Tasks and exercises.
1 - According to the biographical passage on Griffiths, what journal did he found in 1990 with Peter Beal?
2 - Please carry on the biographical passage on Griffiths from its last sentence.

Text section.
But there were substantial achievements, particularly the journal English Manuscripts Studies 1100-1700, which he founded in 1990 with Peter Beal and which has come to provide a crucial link between medieval and renaissance manuscript study. Equally important was the collaborative history Book Production and Publishing in Britain 1375-1475 (1989), which he co-edited with Derek Pearsall, the first major comprehensive study of this period and already established as a standard work.
Griffiths was born in 1955 and educated at Canford School, Dorset, and Leamington College. In 1973 he went up to Bangor to read English, graduating in 1976 with a First and the John F. Danby Memorial Prize. He stayed on to complete an MA and then went up to Oxford in 1977 to begin research for a DPhil on 15th- century English manuscript production. He quickly established himself as a figure of precocious authority, particularly gifted at identifying scribal hands and keenly interested in English manuscript illumination. He gave a number of provocative scholarly papers during this period; but they, like his thesis, remain unpublished at his death.

[Extracted data entries]
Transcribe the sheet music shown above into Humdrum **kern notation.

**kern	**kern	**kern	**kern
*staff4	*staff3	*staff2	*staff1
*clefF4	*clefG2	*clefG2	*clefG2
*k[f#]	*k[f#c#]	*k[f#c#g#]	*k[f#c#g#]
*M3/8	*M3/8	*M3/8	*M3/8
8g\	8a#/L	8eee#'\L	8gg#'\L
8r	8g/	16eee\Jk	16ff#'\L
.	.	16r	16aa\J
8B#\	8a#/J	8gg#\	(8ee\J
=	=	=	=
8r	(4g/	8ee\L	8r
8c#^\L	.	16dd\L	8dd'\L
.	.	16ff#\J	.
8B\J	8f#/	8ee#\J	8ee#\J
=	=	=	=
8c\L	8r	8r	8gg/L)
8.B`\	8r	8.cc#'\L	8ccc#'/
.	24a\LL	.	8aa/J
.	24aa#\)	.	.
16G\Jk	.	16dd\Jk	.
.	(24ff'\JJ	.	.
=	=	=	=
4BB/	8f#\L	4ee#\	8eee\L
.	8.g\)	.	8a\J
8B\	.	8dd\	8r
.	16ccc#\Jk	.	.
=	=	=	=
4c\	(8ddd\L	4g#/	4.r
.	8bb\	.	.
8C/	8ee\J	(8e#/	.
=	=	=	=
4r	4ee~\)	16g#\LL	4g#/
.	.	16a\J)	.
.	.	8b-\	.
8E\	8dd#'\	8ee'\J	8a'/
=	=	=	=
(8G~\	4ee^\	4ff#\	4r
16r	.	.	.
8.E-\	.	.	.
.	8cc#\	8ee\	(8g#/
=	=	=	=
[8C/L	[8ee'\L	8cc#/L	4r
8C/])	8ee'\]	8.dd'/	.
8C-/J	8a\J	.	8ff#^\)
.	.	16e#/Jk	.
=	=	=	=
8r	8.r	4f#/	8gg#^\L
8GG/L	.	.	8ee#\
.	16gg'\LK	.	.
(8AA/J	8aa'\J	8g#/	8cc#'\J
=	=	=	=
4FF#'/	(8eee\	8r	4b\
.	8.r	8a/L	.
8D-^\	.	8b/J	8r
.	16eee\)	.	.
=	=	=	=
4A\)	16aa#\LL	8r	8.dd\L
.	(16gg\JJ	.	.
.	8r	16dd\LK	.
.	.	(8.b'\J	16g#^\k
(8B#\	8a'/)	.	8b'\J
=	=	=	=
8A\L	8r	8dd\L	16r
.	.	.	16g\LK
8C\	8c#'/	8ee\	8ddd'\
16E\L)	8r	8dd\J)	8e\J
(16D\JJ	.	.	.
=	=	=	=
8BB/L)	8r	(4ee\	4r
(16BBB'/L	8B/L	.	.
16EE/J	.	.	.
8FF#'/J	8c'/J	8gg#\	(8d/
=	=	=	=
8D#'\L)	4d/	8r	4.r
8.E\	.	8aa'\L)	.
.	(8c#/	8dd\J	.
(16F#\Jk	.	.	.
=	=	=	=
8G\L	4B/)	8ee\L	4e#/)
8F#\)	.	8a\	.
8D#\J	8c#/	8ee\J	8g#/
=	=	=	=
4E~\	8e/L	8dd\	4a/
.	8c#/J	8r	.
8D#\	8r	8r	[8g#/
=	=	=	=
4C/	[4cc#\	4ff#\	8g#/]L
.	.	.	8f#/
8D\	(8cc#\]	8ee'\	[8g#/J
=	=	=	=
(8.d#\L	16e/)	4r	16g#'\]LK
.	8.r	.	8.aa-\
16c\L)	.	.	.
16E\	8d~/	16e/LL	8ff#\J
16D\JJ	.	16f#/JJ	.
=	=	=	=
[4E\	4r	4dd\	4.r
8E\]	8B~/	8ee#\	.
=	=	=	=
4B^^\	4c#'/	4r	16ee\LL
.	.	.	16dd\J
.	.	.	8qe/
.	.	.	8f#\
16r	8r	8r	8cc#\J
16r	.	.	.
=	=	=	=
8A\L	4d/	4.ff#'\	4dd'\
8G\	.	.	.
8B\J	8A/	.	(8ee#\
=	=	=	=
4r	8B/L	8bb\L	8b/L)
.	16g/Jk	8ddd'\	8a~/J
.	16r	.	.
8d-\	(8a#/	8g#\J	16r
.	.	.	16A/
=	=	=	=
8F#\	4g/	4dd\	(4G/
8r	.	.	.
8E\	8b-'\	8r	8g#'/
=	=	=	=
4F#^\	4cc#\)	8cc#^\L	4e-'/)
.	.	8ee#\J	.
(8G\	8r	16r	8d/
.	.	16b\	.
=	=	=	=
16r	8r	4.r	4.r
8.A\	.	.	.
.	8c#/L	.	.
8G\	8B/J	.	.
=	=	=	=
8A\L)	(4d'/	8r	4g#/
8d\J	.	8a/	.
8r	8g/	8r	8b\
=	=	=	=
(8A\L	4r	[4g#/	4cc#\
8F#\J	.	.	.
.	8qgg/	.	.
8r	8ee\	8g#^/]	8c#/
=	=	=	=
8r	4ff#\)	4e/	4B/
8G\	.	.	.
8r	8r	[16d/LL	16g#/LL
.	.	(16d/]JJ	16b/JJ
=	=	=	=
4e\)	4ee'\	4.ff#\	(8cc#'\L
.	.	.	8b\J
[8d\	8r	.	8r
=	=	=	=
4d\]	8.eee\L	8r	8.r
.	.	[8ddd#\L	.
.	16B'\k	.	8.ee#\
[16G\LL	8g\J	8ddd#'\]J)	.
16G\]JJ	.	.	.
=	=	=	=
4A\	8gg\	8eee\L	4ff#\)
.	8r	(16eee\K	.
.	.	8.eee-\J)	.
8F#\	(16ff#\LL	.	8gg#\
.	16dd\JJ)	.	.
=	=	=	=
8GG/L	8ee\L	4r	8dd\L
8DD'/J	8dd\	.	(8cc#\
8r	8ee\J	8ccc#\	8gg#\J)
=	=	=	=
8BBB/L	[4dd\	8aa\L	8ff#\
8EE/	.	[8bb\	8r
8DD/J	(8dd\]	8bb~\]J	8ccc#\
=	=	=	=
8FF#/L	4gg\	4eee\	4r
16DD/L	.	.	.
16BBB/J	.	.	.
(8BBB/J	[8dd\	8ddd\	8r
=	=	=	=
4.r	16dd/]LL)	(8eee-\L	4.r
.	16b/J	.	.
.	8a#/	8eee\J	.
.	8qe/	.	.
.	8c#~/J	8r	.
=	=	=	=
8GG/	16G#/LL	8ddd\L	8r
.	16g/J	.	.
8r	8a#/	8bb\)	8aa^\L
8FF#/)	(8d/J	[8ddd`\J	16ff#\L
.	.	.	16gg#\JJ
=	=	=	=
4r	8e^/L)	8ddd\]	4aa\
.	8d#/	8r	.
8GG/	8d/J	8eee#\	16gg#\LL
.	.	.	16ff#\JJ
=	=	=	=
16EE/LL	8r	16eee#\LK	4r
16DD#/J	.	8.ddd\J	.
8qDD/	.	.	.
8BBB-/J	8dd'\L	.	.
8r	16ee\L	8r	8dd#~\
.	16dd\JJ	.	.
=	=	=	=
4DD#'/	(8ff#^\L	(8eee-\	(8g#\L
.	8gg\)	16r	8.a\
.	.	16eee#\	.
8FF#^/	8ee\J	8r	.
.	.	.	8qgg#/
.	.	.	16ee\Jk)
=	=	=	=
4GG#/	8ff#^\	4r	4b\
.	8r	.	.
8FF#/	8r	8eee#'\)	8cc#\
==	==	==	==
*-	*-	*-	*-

Answers in order.
1 - English Manuscripts Studies 1100-1700

2 -
In the early 1980s he was employed as a lecturer at Lincoln and then St John's College, Oxford. In 1984 he became lecturer at Birkbeck College, London; he held this position until 1988. For some time before this he had been engaged in buying and selling manuscripts and acting as adviser to various individuals and dealers. In 1988 he resigned to become a freelance manuscript consultant and entrepreneur. He had brief incarnations as a publisher and dealer in prints and towards the end of his life managed his father's engineering firm. In many ways his instincts were those of the businessman and prevented him from taking the narrow world of academe too seriously.
The range of Griffiths' interests was so wide - they included a stint as war correspondent in Bosnia for the Independent - that his scholarly career inevitably suffered. There were a handful of excellent articles in scholarly journals, a couple of introductions to facsimiles and a few reviews. More substantial undertakings remained incomplete at his death, notably the collaborative Catalogue of the Manuscripts of John Gower's Confessio Amantis which he had in hand with Kate Harris and Derek Pearsall. He also left incomplete catalogues of the medieval manuscripts at St John's College, Oxford and at Holkham Hall in Norfolk.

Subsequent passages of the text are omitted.